How to play Bombanana
the demo / three monkeys / one bomb / read this first
Bombanana is a three-player co-op bomb-defusal game where each monkey is missing one sense, so none of you can defuse a bomb alone. The Blind Monkey is the only one who can touch the bomb but works by feel with no colors and no screens; the Mute Monkey holds the manual with every answer but cannot say a word; the Deaf Monkey can see the whole bomb and speak but cannot hear. Winning means the three of you combining what only each of you can do, one module at a time.
The Blind Monkey: the only hands
The Blind Monkey is, in the game's own words, "the only one who can touch the bomb." They "can't see colors, can't read screens" and they use "their hands to figure out what's what." Everything they know about the bomb comes from feel, and every cut, press, and flip is theirs alone.
Since braille is read by touch, the raised-dot panels in the demo are naturally theirs to feel out, and jumbled buttons get pressed by feel rather than by sight.
Tip: never cut, press, or flip on a guess. Treat every action as final and make sure the whole team agrees on the exact target before you commit.
The Mute Monkey: the rulebook
In the store's words, "the bomb defusal manual is theirs alone. They know all the answers. But they can't say a single word." So the Mute has every rule the team needs and no voice to deliver it; the answers come out as gestures.
The manual is randomized for every bomb, so nobody can memorize it and no website can print the answer for your specific bomb. Whatever your team's routine ends up being, it runs through the Mute: they are the only player who can check an answer against the rules.
Tip: agree on clear gestures before the round starts. Since you cannot speak, a shared set of hand signals for numbers, directions, and "yes / no / wait" saves you the seconds that lose rounds.
The Deaf Monkey: the voice
The Deaf Monkey "can see everything" and can speak, but "can't hear." Per the store text, "they see the bomb, guide the blind monkey, and watch the mute monkey's frantic gestures." They are the team's eyes and voice: the colors, lights, and layout the Blind Monkey cannot see are theirs to read, and the Mute Monkey's gestures are theirs to watch.
Because they cannot hear, they depend entirely on what they can see: gestures have to be clear, and anything said out loud never reaches them at all.
Tip: confirm out loud before anyone acts. Saying the target back and getting visible agreement catches most fatal mistakes.
How a round comes together
Put the three descriptions side by side and the shape of the game appears. One of you can touch the bomb but cannot see colors or read screens. One of you has all the answers but no voice, only gestures. One of you sees everything and speaks but hears nothing. No player can solve a module alone, so every module needs the three of you to combine what only each of you can do. Exactly how your team routes that information is part of the fun to figure out; every group settles into its own rhythm.
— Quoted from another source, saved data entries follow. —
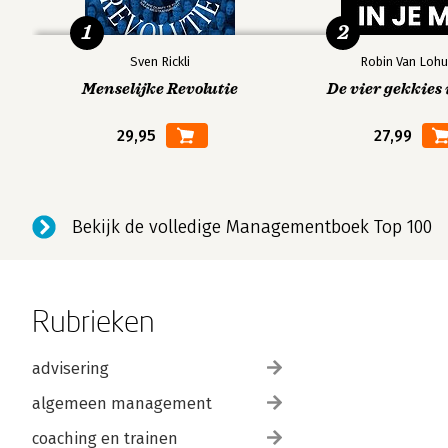
Indiase dahl met pompoen en spinazie 58
1
2
Mungbonencurry 60
Thaise groentencurry 62
Sven Rickli
Robin Van Lohu
Mung dahl linzencurry 64
Menselijke Revolutie
De vier gekkies 
Kokos chutney 67
29,95
27,99
Kerrieblad en korianderchutney 68
Gele dahl chutney 69
Granaatappelchutney 70
Mangochutney 71
Bekijk de volledige Managementboek Top 100
Ananaschutney 72
Groene chutney 73
Mungbonen humus 74
Rubrieken
Mung & fruitsalade 75
Wraps 76
advisering
Gekiemde dosa 77
Gekiemde mung pakoda 78
algemeen management
Falafel 79
coaching en trainen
One thing is fixed: the answers live in the in-game manual, the manual is randomized per bomb, and only the Mute Monkey holds it. However your team plays it, the round runs through that book.
Which module needs what
The demo's modules each ask the team for something different. One line on each, with a helper page for whoever is doing the looking up:
- Wires: one cut; the right wire comes from the wire count crossed with the light color in the in-game cable table. Helper: the wires solver.
- Numpad (math module): solve an expression, then follow the odd/even and greater-or-less-than-5 branch; the pad is jumbled, so the number matters, not the position. Helper: the numpad calculator.
- Braille: raised dots encode a digit, one cell at a time, in standard braille numerals. Helper: the braille decoder.
- Switch panel: set every switch to the looked-up pattern before committing; ENTER goes last. Helper: the switch panel solver.
- Direction pad: a braille value crossed with a light color picks the arrow; "left or right" means the handler's left and right. Helper: the direction pad solver.
For every module the specific answer lives in the randomized in-game manual, so the honest thing any page can do is help you find the right cell faster. The full written rules sit in the searchable manual.
Between-rounds tips
The demo rewards teams that talk before the bomb starts, not during it. Worth agreeing on between rounds:
- Pick roles by strength. Whoever reads rules fastest suits the manual; whoever stays calm suits the hands.
- Fix your left and right. The classic failure is "whose left?" Agree directions always mean the handler's left and right.
- Always confirm before acting. Say the target back, get agreement, act once. Guessing is how good teams lose.
- Agree your signals in advance. Shared gestures for numbers, directions, and "yes / no / wait" cost nothing now and save seconds later.
- Solve one module at a time. Finish and confirm one before starting the next.